= ACTION ITEM =
Please write out each entry below exactly as given.

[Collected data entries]
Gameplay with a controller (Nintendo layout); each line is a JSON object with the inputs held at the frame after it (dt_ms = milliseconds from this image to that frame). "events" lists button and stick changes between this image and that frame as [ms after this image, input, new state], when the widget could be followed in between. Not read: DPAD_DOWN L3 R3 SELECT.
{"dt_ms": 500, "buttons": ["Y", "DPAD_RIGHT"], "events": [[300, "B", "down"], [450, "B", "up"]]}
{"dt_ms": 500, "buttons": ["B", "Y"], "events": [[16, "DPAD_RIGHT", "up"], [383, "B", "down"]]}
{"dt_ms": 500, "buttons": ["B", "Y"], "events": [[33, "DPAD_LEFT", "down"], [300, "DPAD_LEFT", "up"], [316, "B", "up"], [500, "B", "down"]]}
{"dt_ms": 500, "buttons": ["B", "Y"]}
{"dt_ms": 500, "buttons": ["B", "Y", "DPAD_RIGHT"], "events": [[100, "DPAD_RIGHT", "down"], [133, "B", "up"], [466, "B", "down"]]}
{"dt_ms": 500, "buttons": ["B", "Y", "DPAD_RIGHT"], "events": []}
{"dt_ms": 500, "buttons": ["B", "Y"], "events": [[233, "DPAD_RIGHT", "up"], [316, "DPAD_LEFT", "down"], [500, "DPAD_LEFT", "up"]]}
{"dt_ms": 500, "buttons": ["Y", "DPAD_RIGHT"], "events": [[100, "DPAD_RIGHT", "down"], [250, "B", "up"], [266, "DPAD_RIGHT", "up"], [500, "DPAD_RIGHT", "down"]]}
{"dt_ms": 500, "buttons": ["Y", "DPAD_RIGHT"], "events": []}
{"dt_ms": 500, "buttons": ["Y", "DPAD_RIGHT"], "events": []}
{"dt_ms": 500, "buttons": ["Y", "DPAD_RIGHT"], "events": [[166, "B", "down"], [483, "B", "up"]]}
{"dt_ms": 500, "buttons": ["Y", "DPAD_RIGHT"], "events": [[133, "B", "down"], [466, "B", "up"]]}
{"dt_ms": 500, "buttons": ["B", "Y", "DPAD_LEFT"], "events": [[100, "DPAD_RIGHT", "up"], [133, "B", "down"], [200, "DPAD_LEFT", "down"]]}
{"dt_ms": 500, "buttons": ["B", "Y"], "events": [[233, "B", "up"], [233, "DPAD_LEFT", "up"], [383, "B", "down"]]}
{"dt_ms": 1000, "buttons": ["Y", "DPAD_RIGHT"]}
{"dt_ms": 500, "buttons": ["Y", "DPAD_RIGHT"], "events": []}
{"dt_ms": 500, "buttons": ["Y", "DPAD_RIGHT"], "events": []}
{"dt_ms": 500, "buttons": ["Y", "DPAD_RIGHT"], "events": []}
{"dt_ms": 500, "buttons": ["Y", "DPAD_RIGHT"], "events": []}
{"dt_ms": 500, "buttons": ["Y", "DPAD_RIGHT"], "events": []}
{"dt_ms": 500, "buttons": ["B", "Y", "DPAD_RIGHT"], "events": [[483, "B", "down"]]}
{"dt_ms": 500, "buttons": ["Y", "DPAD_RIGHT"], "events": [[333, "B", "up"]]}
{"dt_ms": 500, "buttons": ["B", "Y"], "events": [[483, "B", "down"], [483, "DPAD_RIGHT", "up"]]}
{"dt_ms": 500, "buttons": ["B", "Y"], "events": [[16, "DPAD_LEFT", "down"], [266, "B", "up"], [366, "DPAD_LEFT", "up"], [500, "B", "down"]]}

= TASK ANSWER =
Gameplay with a controller (Nintendo layout); each line is a JSON object with the inputs held at the frame after it (dt_ms = milliseconds from this image to that frame). "events" lists button and stick changes between this image and that frame as [ms after this image, input, new state], when the widget could be followed in between. Not read: DPAD_DOWN L3 R3 SELECT.
{"dt_ms": 500, "buttons": ["Y", "DPAD_RIGHT"], "events": [[300, "B", "down"], [450, "B", "up"]]}
{"dt_ms": 500, "buttons": ["B", "Y"], "events": [[16, "DPAD_RIGHT", "up"], [383, "B", "down"]]}
{"dt_ms": 500, "buttons": ["B", "Y"], "events": [[33, "DPAD_LEFT", "down"], [300, "DPAD_LEFT", "up"], [316, "B", "up"], [500, "B", "down"]]}
{"dt_ms": 500, "buttons": ["B", "Y"]}
{"dt_ms": 500, "buttons": ["B", "Y", "DPAD_RIGHT"], "events": [[100, "DPAD_RIGHT", "down"], [133, "B", "up"], [466, "B", "down"]]}
{"dt_ms": 500, "buttons": ["B", "Y", "DPAD_RIGHT"], "events": []}
{"dt_ms": 500, "buttons": ["B", "Y"], "events": [[233, "DPAD_RIGHT", "up"], [316, "DPAD_LEFT", "down"], [500, "DPAD_LEFT", "up"]]}
{"dt_ms": 500, "buttons": ["Y", "DPAD_RIGHT"], "events": [[100, "DPAD_RIGHT", "down"], [250, "B", "up"], [266, "DPAD_RIGHT", "up"], [500, "DPAD_RIGHT", "down"]]}
{"dt_ms": 500, "buttons": ["Y", "DPAD_RIGHT"], "events": []}
{"dt_ms": 500, "buttons": ["Y", "DPAD_RIGHT"], "events": []}
{"dt_ms": 500, "buttons": ["Y", "DPAD_RIGHT"], "events": [[166, "B", "down"], [483, "B", "up"]]}
{"dt_ms": 500, "buttons": ["Y", "DPAD_RIGHT"], "events": [[133, "B", "down"], [466, "B", "up"]]}
{"dt_ms": 500, "buttons": ["B", "Y", "DPAD_LEFT"], "events": [[100, "DPAD_RIGHT", "up"], [133, "B", "down"], [200, "DPAD_LEFT", "down"]]}
{"dt_ms": 500, "buttons": ["B", "Y"], "events": [[233, "B", "up"], [233, "DPAD_LEFT", "up"], [383, "B", "down"]]}
{"dt_ms": 1000, "buttons": ["Y", "DPAD_RIGHT"]}
{"dt_ms": 500, "buttons": ["Y", "DPAD_RIGHT"], "events": []}
{"dt_ms": 500, "buttons": ["Y", "DPAD_RIGHT"], "events": []}
{"dt_ms": 500, "buttons": ["Y", "DPAD_RIGHT"], "events": []}
{"dt_ms": 500, "buttons": ["Y", "DPAD_RIGHT"], "events": []}
{"dt_ms": 500, "buttons": ["Y", "DPAD_RIGHT"], "events": []}
{"dt_ms": 500, "buttons": ["B", "Y", "DPAD_RIGHT"], "events": [[483, "B", "down"]]}
{"dt_ms": 500, "buttons": ["Y", "DPAD_RIGHT"], "events": [[333, "B", "up"]]}
{"dt_ms": 500, "buttons": ["B", "Y"], "events": [[483, "B", "down"], [483, "DPAD_RIGHT", "up"]]}
{"dt_ms": 500, "buttons": ["B", "Y"], "events": [[16, "DPAD_LEFT", "down"], [266, "B", "up"], [366, "DPAD_LEFT", "up"], [500, "B", "down"]]}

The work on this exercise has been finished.